#### EXERCISE DIRECTIONS
Exact transcription of the data below is required, without the images.

#### DATA SECTION
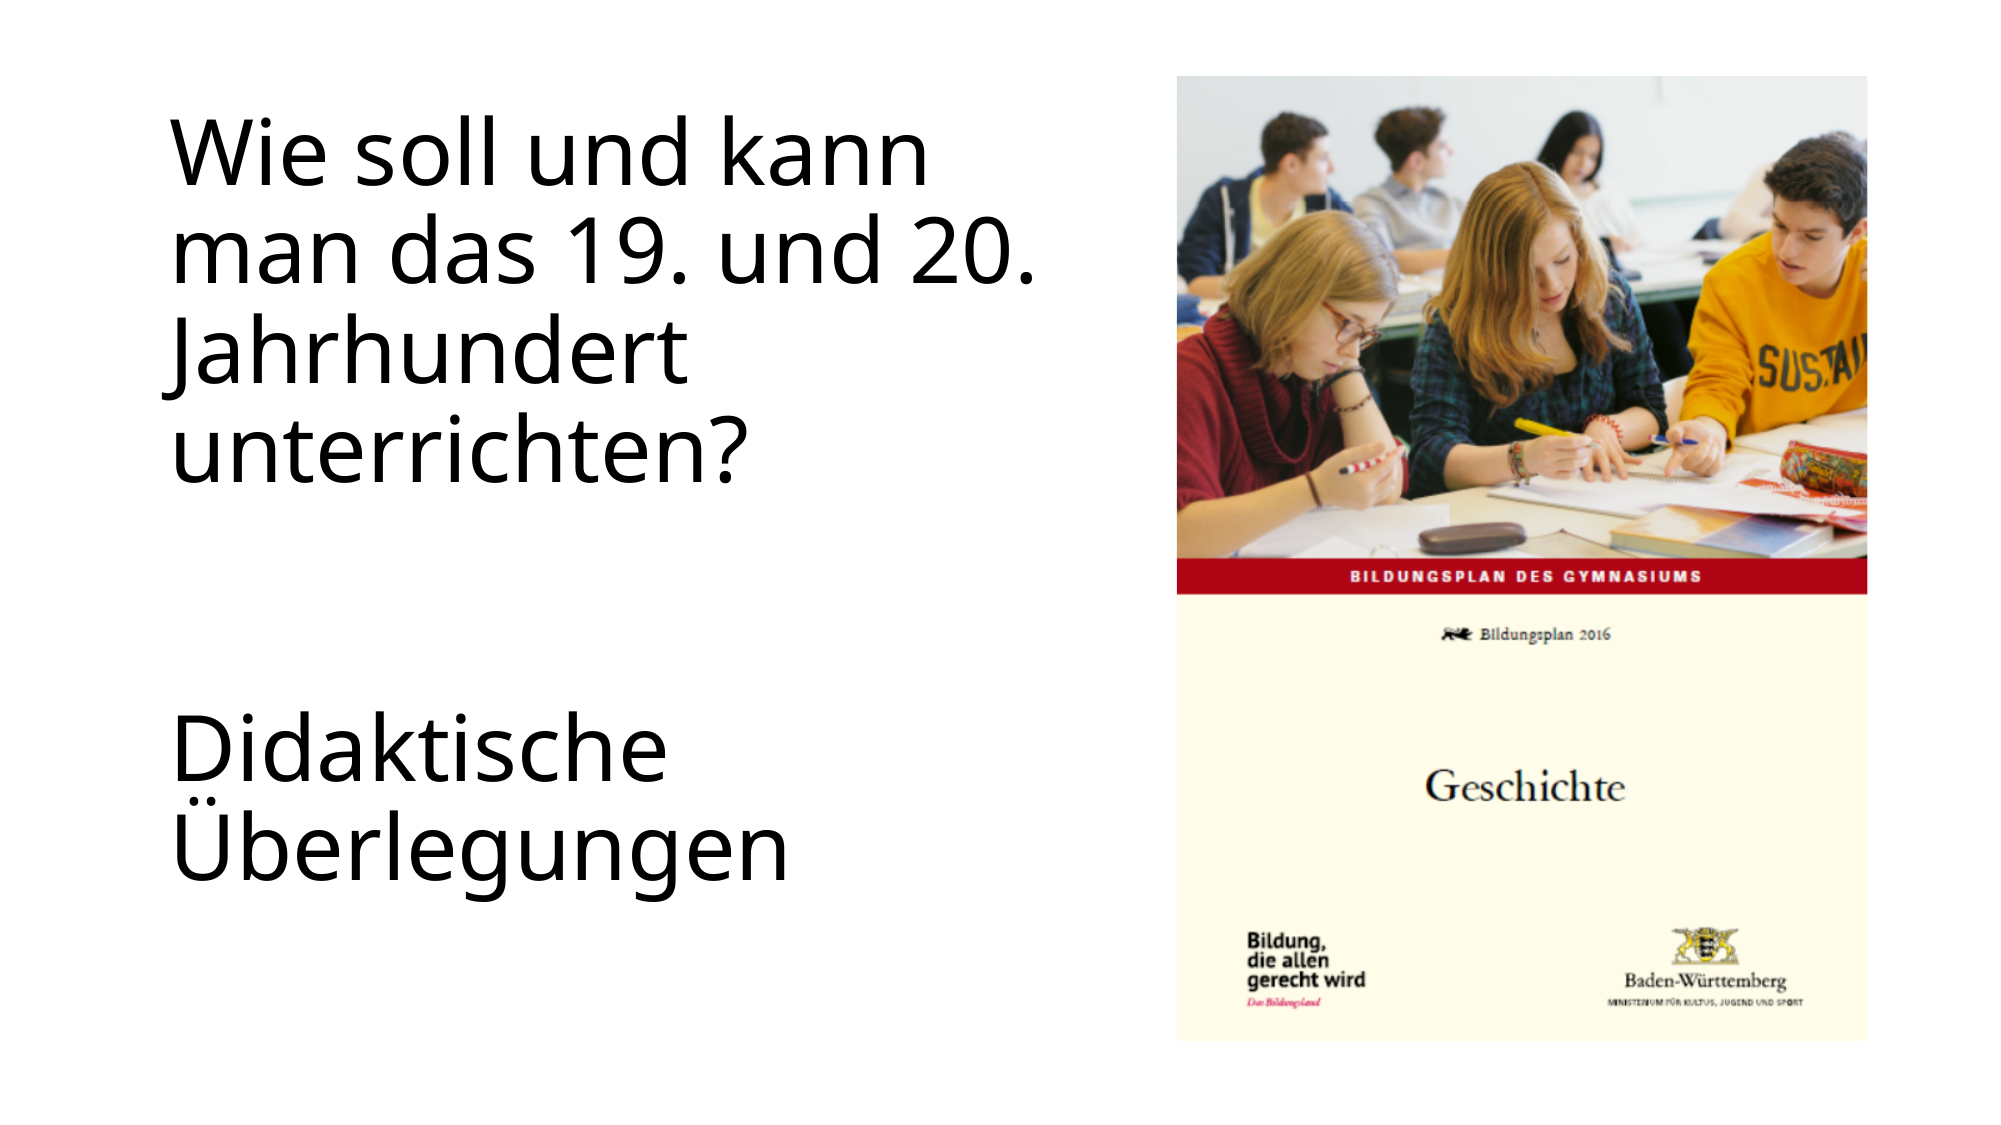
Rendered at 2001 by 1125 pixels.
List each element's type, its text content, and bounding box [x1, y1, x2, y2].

text_box Wie soll und kann man das 19. und 20. Jahrhundert unterrichten? [154, 65, 1150, 543]
picture [1176, 75, 1868, 1041]
title Didaktische Überlegungen [154, 562, 1150, 1041]
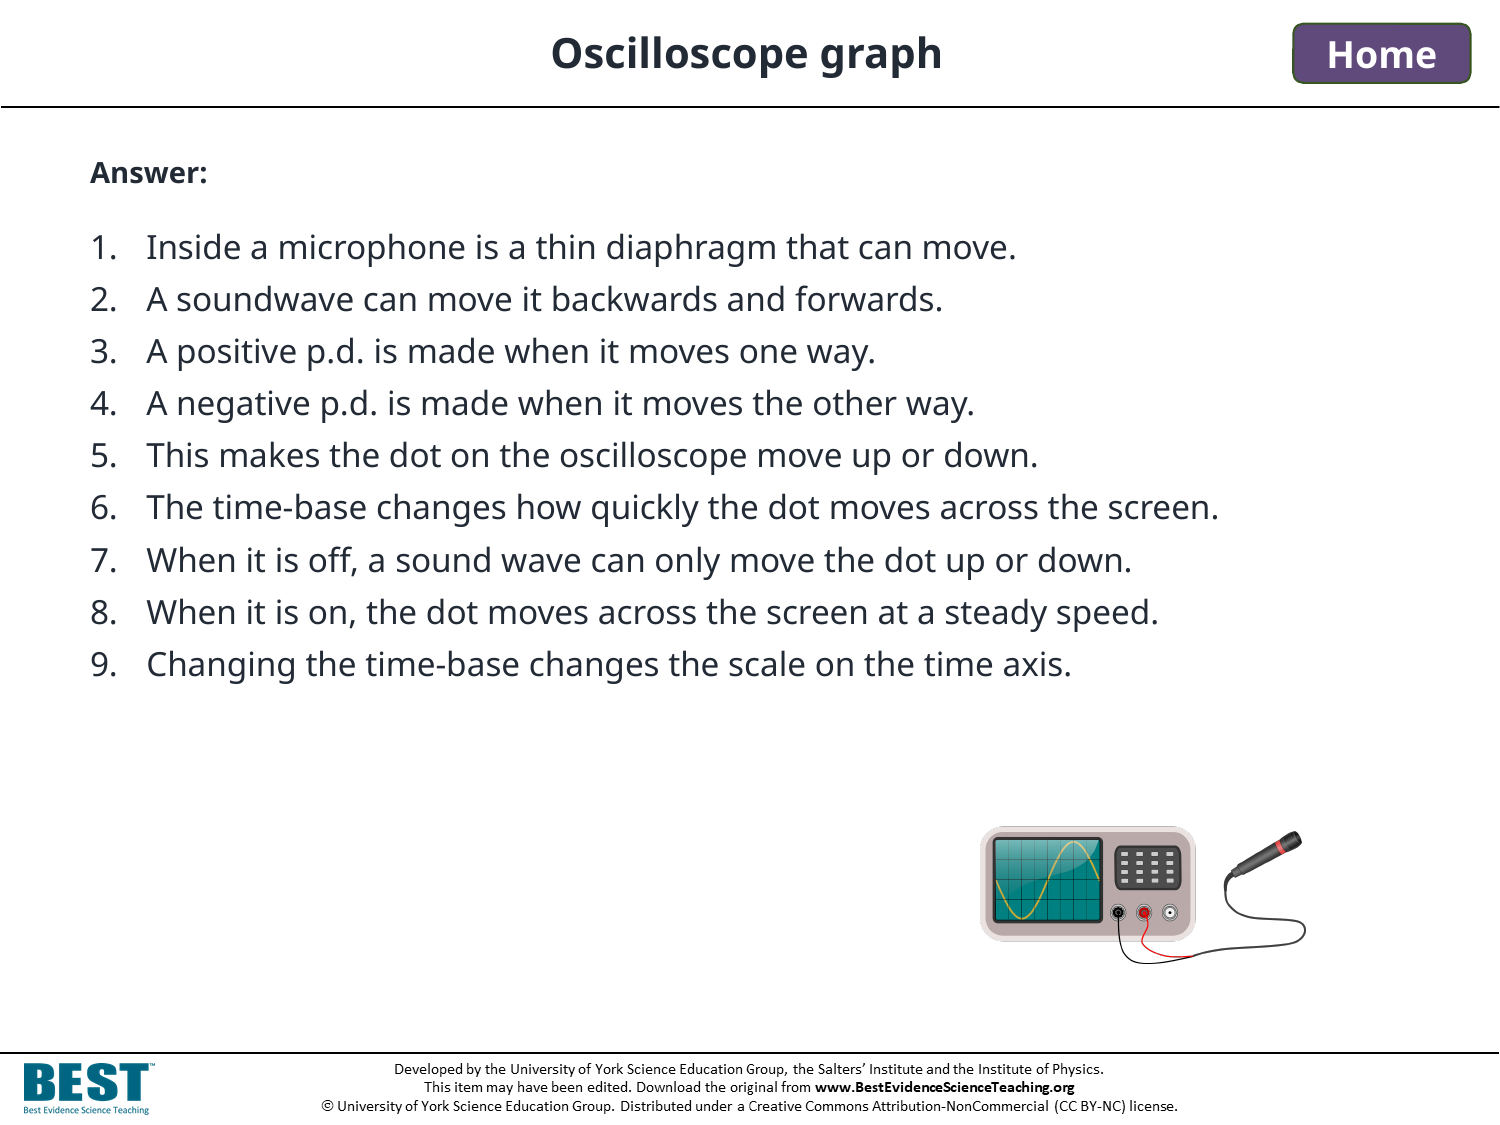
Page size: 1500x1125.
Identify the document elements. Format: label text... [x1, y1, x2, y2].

text_box Home [1292, 22, 1472, 84]
picture [0, 106, 1500, 1125]
text_box Oscilloscope graph [23, 4, 1471, 99]
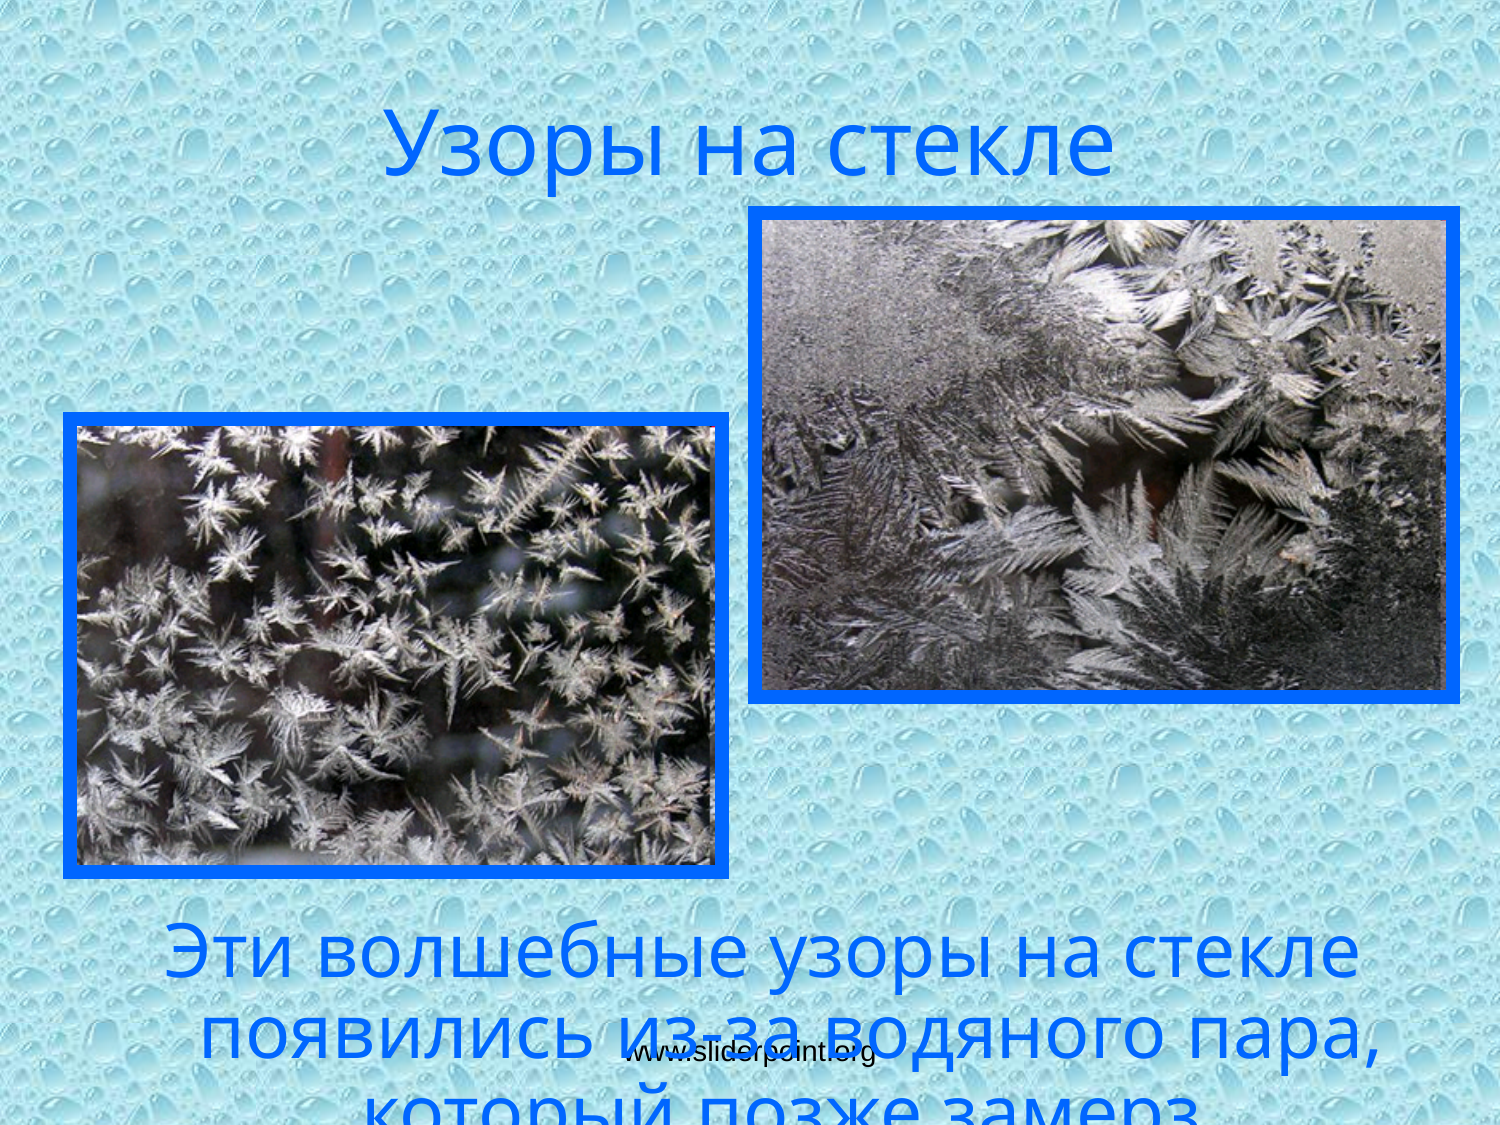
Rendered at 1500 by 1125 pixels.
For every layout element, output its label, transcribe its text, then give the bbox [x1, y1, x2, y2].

picture [0, 0, 1500, 1125]
list Эти волшебные узоры на стекле появились из-за водяного пара, который позже замерз. [88, 904, 1439, 1087]
footer www.sliderpoint.org [512, 1024, 988, 1103]
title Узоры на стекле [74, 44, 1426, 233]
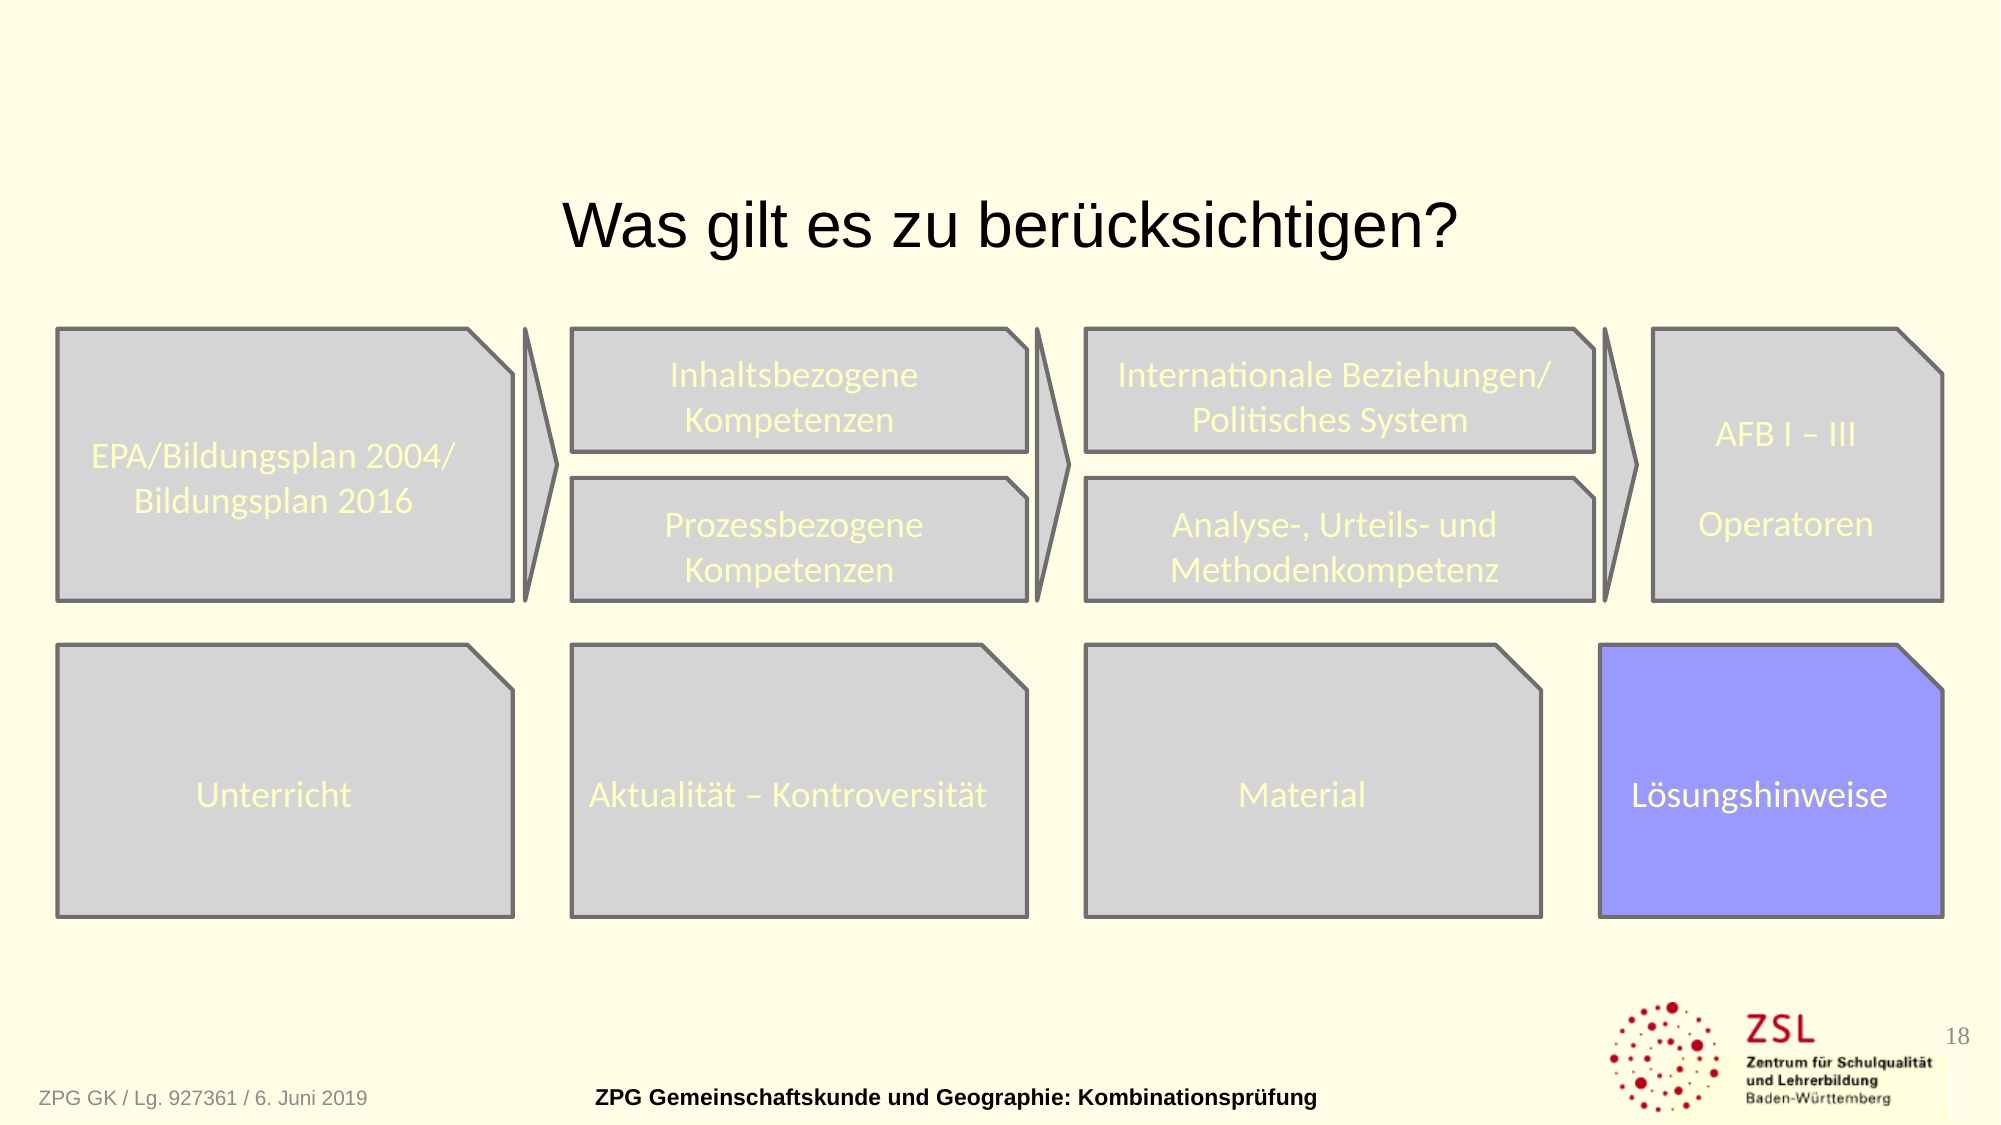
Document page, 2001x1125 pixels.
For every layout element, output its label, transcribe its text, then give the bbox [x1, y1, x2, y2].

text_box Unterricht [55, 642, 515, 919]
text_box Material [1083, 642, 1544, 919]
text_box EPA/Bildungsplan 2004/ Bildungsplan 2016 [55, 326, 515, 603]
text_box Was gilt es zu berücksichtigen? [149, 175, 1875, 268]
text_box Analyse-, Urteils- und Methodenkompetenz [1083, 475, 1597, 603]
text_box Prozessbezogene Kompetenzen [569, 475, 1030, 603]
text_box Internationale Beziehungen/ Politisches System [1083, 326, 1597, 454]
text_box [522, 326, 560, 603]
text_box Aktualität – Kontroversität [569, 642, 1030, 919]
slide_number 18 [1899, 1004, 1986, 1065]
text_box AFB I – III Operatoren [1650, 326, 1945, 603]
text_box Inhaltsbezogene Kompetenzen [569, 326, 1030, 454]
picture [1609, 1002, 1935, 1114]
text_box [1034, 326, 1072, 603]
text_box [1602, 326, 1639, 603]
picture [1947, 1065, 1953, 1116]
text_box Lösungshinweise [1597, 642, 1945, 919]
text_box ZPG GK / Lg. 927361 / 6. Juni 2019 [23, 1066, 843, 1125]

#### SOLUTION TO THE PROBLEM
Rendered at 2001 by 1125 pixels.
List each element's type, its text content, and bounding box [x1, y1, x2, y2].

text_box Wie soll und kann man das 19. und 20. Jahrhundert unterrichten? [154, 65, 1150, 543]
picture [1176, 75, 1868, 1041]
title Didaktische Überlegungen [154, 562, 1150, 1041]
Page size: 1500x1125.
Identify the document elements. Format: label text... [x1, y1, x2, y2].

text_box Home [1292, 22, 1472, 84]
picture [0, 106, 1500, 1125]
text_box Oscilloscope graph [23, 4, 1471, 99]
Rendered at 1500 by 1125 pixels.
For every layout element, output its label, transcribe its text, then give the bbox [x1, y1, x2, y2].

picture [0, 0, 1500, 1125]
list Эти волшебные узоры на стекле появились из-за водяного пара, который позже замерз. [88, 904, 1439, 1087]
footer www.sliderpoint.org [512, 1024, 988, 1103]
title Узоры на стекле [74, 44, 1426, 233]
Document page, 2001x1125 pixels.
For every layout element, output its label, transcribe its text, then give the bbox [x1, y1, x2, y2].

text_box Unterricht [55, 642, 515, 919]
text_box Material [1083, 642, 1544, 919]
text_box EPA/Bildungsplan 2004/ Bildungsplan 2016 [55, 326, 515, 603]
text_box Was gilt es zu berücksichtigen? [149, 175, 1875, 268]
text_box Analyse-, Urteils- und Methodenkompetenz [1083, 475, 1597, 603]
text_box Prozessbezogene Kompetenzen [569, 475, 1030, 603]
text_box Internationale Beziehungen/ Politisches System [1083, 326, 1597, 454]
text_box [522, 326, 560, 603]
text_box Aktualität – Kontroversität [569, 642, 1030, 919]
slide_number 18 [1899, 1004, 1986, 1065]
text_box AFB I – III Operatoren [1650, 326, 1945, 603]
text_box Inhaltsbezogene Kompetenzen [569, 326, 1030, 454]
picture [1609, 1002, 1935, 1114]
text_box [1034, 326, 1072, 603]
text_box [1602, 326, 1639, 603]
picture [1947, 1065, 1953, 1116]
text_box Lösungshinweise [1597, 642, 1945, 919]
text_box ZPG GK / Lg. 927361 / 6. Juni 2019 [23, 1066, 843, 1125]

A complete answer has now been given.